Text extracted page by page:
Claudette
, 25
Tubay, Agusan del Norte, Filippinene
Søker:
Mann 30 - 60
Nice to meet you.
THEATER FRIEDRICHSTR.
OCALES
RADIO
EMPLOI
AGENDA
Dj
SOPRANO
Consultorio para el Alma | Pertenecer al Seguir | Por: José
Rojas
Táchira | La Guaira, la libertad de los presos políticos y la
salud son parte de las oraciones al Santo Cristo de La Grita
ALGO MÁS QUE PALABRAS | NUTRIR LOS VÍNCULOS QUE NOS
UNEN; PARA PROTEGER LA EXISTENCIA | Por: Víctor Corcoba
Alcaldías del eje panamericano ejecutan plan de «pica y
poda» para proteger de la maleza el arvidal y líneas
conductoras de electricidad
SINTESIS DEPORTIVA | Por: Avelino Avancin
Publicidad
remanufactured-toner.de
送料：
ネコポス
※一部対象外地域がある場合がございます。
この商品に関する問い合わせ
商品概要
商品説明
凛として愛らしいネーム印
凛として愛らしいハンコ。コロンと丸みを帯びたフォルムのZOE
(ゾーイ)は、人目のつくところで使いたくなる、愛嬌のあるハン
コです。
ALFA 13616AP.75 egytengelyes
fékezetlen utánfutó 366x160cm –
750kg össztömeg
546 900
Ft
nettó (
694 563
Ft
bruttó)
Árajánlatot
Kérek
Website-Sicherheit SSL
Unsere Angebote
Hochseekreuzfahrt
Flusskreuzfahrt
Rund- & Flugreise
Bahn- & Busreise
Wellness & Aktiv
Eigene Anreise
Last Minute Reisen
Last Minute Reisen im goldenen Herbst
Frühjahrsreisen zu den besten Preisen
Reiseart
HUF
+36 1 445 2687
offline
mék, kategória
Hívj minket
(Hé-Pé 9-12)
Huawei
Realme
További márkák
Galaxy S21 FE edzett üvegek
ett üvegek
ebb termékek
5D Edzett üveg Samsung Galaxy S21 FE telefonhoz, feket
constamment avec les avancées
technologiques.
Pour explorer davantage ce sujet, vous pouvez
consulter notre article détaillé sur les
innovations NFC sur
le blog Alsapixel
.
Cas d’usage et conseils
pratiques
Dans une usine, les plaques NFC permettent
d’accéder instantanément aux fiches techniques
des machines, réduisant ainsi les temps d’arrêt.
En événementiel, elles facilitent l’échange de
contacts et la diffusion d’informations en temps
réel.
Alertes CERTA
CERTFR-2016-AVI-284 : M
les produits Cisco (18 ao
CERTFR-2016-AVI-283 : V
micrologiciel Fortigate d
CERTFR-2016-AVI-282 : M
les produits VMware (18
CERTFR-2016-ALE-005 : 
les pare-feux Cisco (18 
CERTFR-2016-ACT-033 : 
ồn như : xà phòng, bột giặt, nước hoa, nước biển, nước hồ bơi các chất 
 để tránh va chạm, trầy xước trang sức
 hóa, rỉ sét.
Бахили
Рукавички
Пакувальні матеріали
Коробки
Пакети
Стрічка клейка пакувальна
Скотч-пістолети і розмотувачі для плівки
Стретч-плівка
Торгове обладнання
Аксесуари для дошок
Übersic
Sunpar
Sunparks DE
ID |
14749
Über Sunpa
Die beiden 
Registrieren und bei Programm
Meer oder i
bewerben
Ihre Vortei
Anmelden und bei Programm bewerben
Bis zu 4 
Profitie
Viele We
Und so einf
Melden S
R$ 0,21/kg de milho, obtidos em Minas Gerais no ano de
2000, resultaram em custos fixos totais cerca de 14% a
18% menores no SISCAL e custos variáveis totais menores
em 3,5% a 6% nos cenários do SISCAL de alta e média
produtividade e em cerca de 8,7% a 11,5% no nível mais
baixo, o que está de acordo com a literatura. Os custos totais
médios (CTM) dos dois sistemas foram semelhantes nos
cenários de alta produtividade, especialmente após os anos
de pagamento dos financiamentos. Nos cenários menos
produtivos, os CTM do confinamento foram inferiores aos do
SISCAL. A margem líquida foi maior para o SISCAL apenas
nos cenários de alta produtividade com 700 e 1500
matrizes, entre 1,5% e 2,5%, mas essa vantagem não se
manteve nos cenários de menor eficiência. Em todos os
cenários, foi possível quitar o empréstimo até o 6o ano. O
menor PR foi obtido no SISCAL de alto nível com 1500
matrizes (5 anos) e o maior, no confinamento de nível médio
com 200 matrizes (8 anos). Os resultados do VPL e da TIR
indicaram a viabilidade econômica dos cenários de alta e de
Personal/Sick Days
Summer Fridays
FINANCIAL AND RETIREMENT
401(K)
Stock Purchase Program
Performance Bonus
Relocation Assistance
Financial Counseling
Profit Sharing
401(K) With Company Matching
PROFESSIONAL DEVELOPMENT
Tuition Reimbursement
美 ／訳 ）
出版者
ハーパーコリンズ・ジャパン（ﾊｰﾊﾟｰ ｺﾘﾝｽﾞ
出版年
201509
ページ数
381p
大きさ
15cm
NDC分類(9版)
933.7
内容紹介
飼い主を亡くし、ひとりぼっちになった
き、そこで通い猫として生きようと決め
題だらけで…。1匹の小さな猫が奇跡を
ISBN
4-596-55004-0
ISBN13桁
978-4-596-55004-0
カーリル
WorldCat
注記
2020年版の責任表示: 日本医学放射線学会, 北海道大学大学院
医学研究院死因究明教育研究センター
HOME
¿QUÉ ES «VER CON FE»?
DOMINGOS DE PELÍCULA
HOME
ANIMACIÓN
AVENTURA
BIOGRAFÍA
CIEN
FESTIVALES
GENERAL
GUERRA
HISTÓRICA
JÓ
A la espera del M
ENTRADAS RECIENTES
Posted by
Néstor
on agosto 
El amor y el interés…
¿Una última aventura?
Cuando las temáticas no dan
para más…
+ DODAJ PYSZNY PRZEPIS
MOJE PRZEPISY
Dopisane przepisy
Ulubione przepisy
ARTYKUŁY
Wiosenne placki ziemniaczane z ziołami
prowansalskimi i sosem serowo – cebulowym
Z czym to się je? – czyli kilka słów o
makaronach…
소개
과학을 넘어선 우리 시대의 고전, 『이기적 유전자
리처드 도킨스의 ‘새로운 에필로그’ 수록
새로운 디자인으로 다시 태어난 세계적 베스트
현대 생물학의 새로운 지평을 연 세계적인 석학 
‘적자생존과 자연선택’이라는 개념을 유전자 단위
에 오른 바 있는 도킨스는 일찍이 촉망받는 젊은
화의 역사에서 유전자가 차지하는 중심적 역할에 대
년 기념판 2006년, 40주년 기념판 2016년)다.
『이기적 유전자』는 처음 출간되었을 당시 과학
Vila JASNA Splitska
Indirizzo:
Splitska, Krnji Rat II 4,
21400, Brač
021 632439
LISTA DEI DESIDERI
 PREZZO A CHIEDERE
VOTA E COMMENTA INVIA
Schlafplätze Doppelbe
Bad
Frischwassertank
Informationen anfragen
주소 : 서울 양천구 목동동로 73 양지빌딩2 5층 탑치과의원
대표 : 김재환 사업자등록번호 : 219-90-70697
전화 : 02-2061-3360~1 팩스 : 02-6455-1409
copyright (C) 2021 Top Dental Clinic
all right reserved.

WORK INSTRUCTION:
Could you quote every line of the material above word for word, from start to finish?

RESPONSE:
Claudette
, 25
Tubay, Agusan del Norte, Filippinene
Søker:
Mann 30 - 60
Nice to meet you.
THEATER FRIEDRICHSTR.
OCALES
RADIO
EMPLOI
AGENDA
Dj
SOPRANO
Consultorio para el Alma | Pertenecer al Seguir | Por: José
Rojas
Táchira | La Guaira, la libertad de los presos políticos y la
salud son parte de las oraciones al Santo Cristo de La Grita
ALGO MÁS QUE PALABRAS | NUTRIR LOS VÍNCULOS QUE NOS
UNEN; PARA PROTEGER LA EXISTENCIA | Por: Víctor Corcoba
Alcaldías del eje panamericano ejecutan plan de «pica y
poda» para proteger de la maleza el arvidal y líneas
conductoras de electricidad
SINTESIS DEPORTIVA | Por: Avelino Avancin
Publicidad
remanufactured-toner.de
送料：
ネコポス
※一部対象外地域がある場合がございます。
この商品に関する問い合わせ
商品概要
商品説明
凛として愛らしいネーム印
凛として愛らしいハンコ。コロンと丸みを帯びたフォルムのZOE
(ゾーイ)は、人目のつくところで使いたくなる、愛嬌のあるハン
コです。
ALFA 13616AP.75 egytengelyes
fékezetlen utánfutó 366x160cm –
750kg össztömeg
546 900
Ft
nettó (
694 563
Ft
bruttó)
Árajánlatot
Kérek
Website-Sicherheit SSL
Unsere Angebote
Hochseekreuzfahrt
Flusskreuzfahrt
Rund- & Flugreise
Bahn- & Busreise
Wellness & Aktiv
Eigene Anreise
Last Minute Reisen
Last Minute Reisen im goldenen Herbst
Frühjahrsreisen zu den besten Preisen
Reiseart
HUF
+36 1 445 2687
offline
mék, kategória
Hívj minket
(Hé-Pé 9-12)
Huawei
Realme
További márkák
Galaxy S21 FE edzett üvegek
ett üvegek
ebb termékek
5D Edzett üveg Samsung Galaxy S21 FE telefonhoz, feket
constamment avec les avancées
technologiques.
Pour explorer davantage ce sujet, vous pouvez
consulter notre article détaillé sur les
innovations NFC sur
le blog Alsapixel
.
Cas d’usage et conseils
pratiques
Dans une usine, les plaques NFC permettent
d’accéder instantanément aux fiches techniques
des machines, réduisant ainsi les temps d’arrêt.
En événementiel, elles facilitent l’échange de
contacts et la diffusion d’informations en temps
réel.
Alertes CERTA
CERTFR-2016-AVI-284 : M
les produits Cisco (18 ao
CERTFR-2016-AVI-283 : V
micrologiciel Fortigate d
CERTFR-2016-AVI-282 : M
les produits VMware (18
CERTFR-2016-ALE-005 : 
les pare-feux Cisco (18 
CERTFR-2016-ACT-033 : 
ồn như : xà phòng, bột giặt, nước hoa, nước biển, nước hồ bơi các chất 
 để tránh va chạm, trầy xước trang sức
 hóa, rỉ sét.
Бахили
Рукавички
Пакувальні матеріали
Коробки
Пакети
Стрічка клейка пакувальна
Скотч-пістолети і розмотувачі для плівки
Стретч-плівка
Торгове обладнання
Аксесуари для дошок
Übersic
Sunpar
Sunparks DE
ID |
14749
Über Sunpa
Die beiden 
Registrieren und bei Programm
Meer oder i
bewerben
Ihre Vortei
Anmelden und bei Programm bewerben
Bis zu 4 
Profitie
Viele We
Und so einf
Melden S
R$ 0,21/kg de milho, obtidos em Minas Gerais no ano de
2000, resultaram em custos fixos totais cerca de 14% a
18% menores no SISCAL e custos variáveis totais menores
em 3,5% a 6% nos cenários do SISCAL de alta e média
produtividade e em cerca de 8,7% a 11,5% no nível mais
baixo, o que está de acordo com a literatura. Os custos totais
médios (CTM) dos dois sistemas foram semelhantes nos
cenários de alta produtividade, especialmente após os anos
de pagamento dos financiamentos. Nos cenários menos
produtivos, os CTM do confinamento foram inferiores aos do
SISCAL. A margem líquida foi maior para o SISCAL apenas
nos cenários de alta produtividade com 700 e 1500
matrizes, entre 1,5% e 2,5%, mas essa vantagem não se
manteve nos cenários de menor eficiência. Em todos os
cenários, foi possível quitar o empréstimo até o 6o ano. O
menor PR foi obtido no SISCAL de alto nível com 1500
matrizes (5 anos) e o maior, no confinamento de nível médio
com 200 matrizes (8 anos). Os resultados do VPL e da TIR
indicaram a viabilidade econômica dos cenários de alta e de
Personal/Sick Days
Summer Fridays
FINANCIAL AND RETIREMENT
401(K)
Stock Purchase Program
Performance Bonus
Relocation Assistance
Financial Counseling
Profit Sharing
401(K) With Company Matching
PROFESSIONAL DEVELOPMENT
Tuition Reimbursement
美 ／訳 ）
出版者
ハーパーコリンズ・ジャパン（ﾊｰﾊﾟｰ ｺﾘﾝｽﾞ
出版年
201509
ページ数
381p
大きさ
15cm
NDC分類(9版)
933.7
内容紹介
飼い主を亡くし、ひとりぼっちになった
き、そこで通い猫として生きようと決め
題だらけで…。1匹の小さな猫が奇跡を
ISBN
4-596-55004-0
ISBN13桁
978-4-596-55004-0
カーリル
WorldCat
注記
2020年版の責任表示: 日本医学放射線学会, 北海道大学大学院
医学研究院死因究明教育研究センター
HOME
¿QUÉ ES «VER CON FE»?
DOMINGOS DE PELÍCULA
HOME
ANIMACIÓN
AVENTURA
BIOGRAFÍA
CIEN
FESTIVALES
GENERAL
GUERRA
HISTÓRICA
JÓ
A la espera del M
ENTRADAS RECIENTES
Posted by
Néstor
on agosto 
El amor y el interés…
¿Una última aventura?
Cuando las temáticas no dan
para más…
+ DODAJ PYSZNY PRZEPIS
MOJE PRZEPISY
Dopisane przepisy
Ulubione przepisy
ARTYKUŁY
Wiosenne placki ziemniaczane z ziołami
prowansalskimi i sosem serowo – cebulowym
Z czym to się je? – czyli kilka słów o
makaronach…
소개
과학을 넘어선 우리 시대의 고전, 『이기적 유전자
리처드 도킨스의 ‘새로운 에필로그’ 수록
새로운 디자인으로 다시 태어난 세계적 베스트
현대 생물학의 새로운 지평을 연 세계적인 석학 
‘적자생존과 자연선택’이라는 개념을 유전자 단위
에 오른 바 있는 도킨스는 일찍이 촉망받는 젊은
화의 역사에서 유전자가 차지하는 중심적 역할에 대
년 기념판 2006년, 40주년 기념판 2016년)다.
『이기적 유전자』는 처음 출간되었을 당시 과학
Vila JASNA Splitska
Indirizzo:
Splitska, Krnji Rat II 4,
21400, Brač
021 632439
LISTA DEI DESIDERI
 PREZZO A CHIEDERE
VOTA E COMMENTA INVIA
Schlafplätze Doppelbe
Bad
Frischwassertank
Informationen anfragen
주소 : 서울 양천구 목동동로 73 양지빌딩2 5층 탑치과의원
대표 : 김재환 사업자등록번호 : 219-90-70697
전화 : 02-2061-3360~1 팩스 : 02-6455-1409
copyright (C) 2021 Top Dental Clinic
all right reserved.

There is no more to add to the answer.